Contribution of Interferon-β to the Murine Macrophage Response to the Toll-like Receptor 4 Agonist, Lipopolysaccharide

Interferon-β (IFN-β) has been identified as the signature cytokine induced via the Toll-like receptor (TLR) 4, “MyD88-independent” signaling pathway in macrophages stimulated by Gram-negative bacterial lipopolysaccharide (LPS). In this study, we analyzed the responses of macrophages derived from wild-type (IFN-β+/+) mice or mice with a targeted mutation in IFN-β (IFN-β-/-) to the prototype TLR4 agonist, Escherichia coli LPS. A comparison of basal and LPS-induced gene expression (by reverse transcription-PCR, real-time PCR, and Affymetrix microarray analyses) resulted in the identification of four distinct patterns of gene expression affected by IFN-β deficiency.
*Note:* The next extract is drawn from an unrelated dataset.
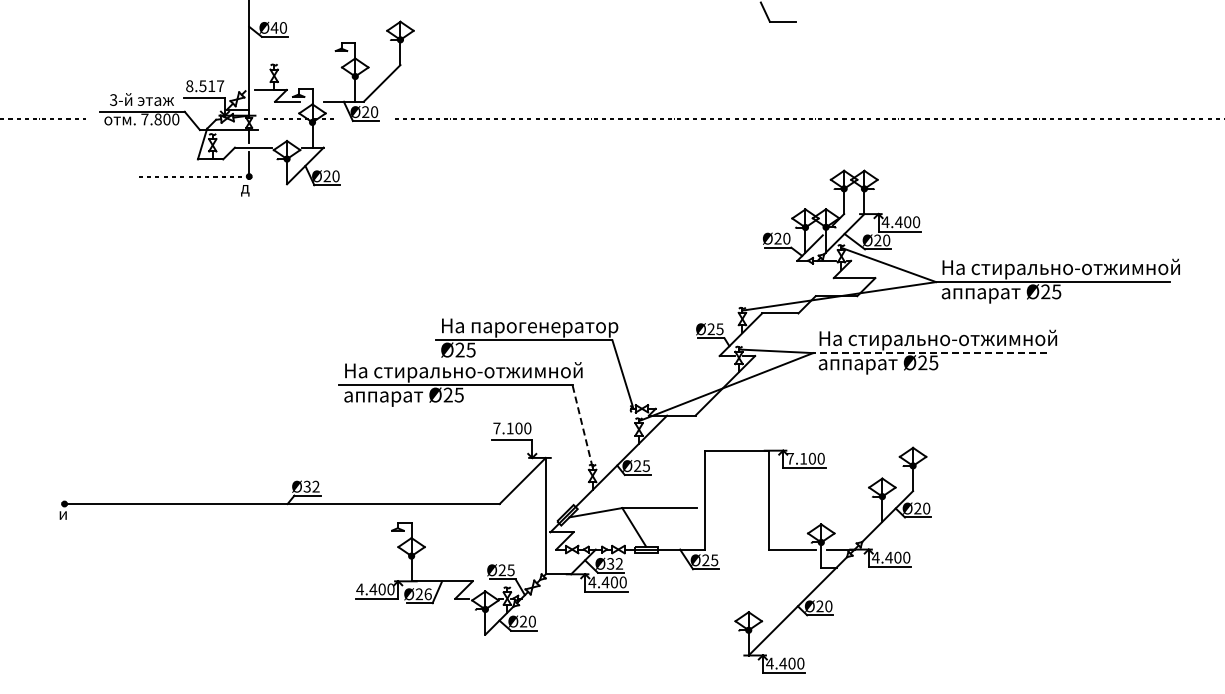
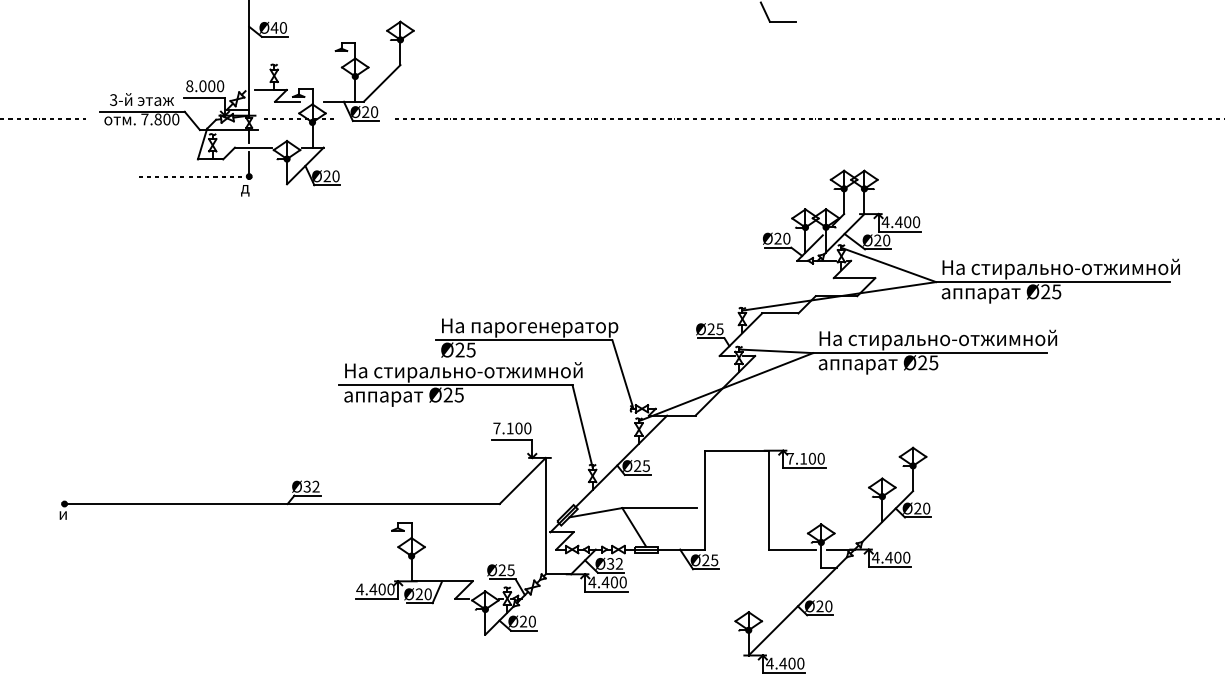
text at (211, 86): 8.517 -> 8.000
line at (930, 353): dashed -> solid
line at (582, 425): dashed -> solid
text at (427, 594): Ø26 -> Ø20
Analysis of a subset of each group of differentially regulated genes by computer-assisted promoter analysis revealed putative IFN-responsive elements in all genes examined. LPS-induced activation of intracellular signaling molecules, STAT1 Tyr-701, STAT1 Ser-727, and Akt, but not p38, JNK, and ERK MAPK proteins, was significantly diminished in IFN-β-/-versus IFN-β+/+ macrophages. “Priming” of IFN-β-/- macrophages with exogenous recombinant IFN-β significantly increased levels of LPS-induced gene expression for induction of monocyte chemotactic protein 5, inducible nitric-oxide synthase, IP-10, and IL-12 p40 mRNA, whereas no increase or relatively small increases were observed for IL-1β, IL-6, monocyte chemotactic protein 1, and MyD88 mRNA. Finally, IFN-β-/- mice challenged in vivo with LPS exhibited increased survival when compared with wild-type IFN-β+/+ controls, indicating that IFN-β contributes to LPS-induced lethality; however, not to the extent that one observes in mice with more complete pathway deficiencies (e.g. TLR4-/- or TRIF-/- mice). Collectively, these findings reveal unanticipated regulatory roles for IFN-β in response to LPS in vitro and in vivo.